> **Exercise**
Figure out how many lines in these records contain "middle". Only the number belongs in the reply.

(Source data)
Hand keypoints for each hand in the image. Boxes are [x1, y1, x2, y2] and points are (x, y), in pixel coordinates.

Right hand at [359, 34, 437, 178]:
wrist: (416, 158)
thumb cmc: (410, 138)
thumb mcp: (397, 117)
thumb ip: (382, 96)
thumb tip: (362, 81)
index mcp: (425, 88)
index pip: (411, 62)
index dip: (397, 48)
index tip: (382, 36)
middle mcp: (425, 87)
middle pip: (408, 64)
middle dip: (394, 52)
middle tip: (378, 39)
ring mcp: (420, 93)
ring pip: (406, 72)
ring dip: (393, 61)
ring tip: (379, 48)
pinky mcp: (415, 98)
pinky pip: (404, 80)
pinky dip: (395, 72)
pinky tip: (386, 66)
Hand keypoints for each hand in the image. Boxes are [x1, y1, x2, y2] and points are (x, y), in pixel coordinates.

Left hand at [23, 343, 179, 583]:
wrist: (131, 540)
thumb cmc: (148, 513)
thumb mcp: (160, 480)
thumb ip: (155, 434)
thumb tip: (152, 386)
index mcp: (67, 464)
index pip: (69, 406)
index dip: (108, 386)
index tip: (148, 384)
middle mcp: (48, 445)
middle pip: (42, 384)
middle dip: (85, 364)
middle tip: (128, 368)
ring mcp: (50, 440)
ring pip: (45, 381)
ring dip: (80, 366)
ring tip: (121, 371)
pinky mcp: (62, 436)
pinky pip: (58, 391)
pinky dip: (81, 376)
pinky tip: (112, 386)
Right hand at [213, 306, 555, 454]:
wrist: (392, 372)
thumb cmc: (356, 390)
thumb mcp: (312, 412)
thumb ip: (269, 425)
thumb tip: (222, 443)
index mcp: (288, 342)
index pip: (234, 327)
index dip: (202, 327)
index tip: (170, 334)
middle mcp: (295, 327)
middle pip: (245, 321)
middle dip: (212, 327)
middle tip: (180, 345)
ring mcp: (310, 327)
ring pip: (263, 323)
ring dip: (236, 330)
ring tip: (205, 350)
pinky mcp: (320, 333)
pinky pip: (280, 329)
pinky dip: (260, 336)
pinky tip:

> **Problem solution**
12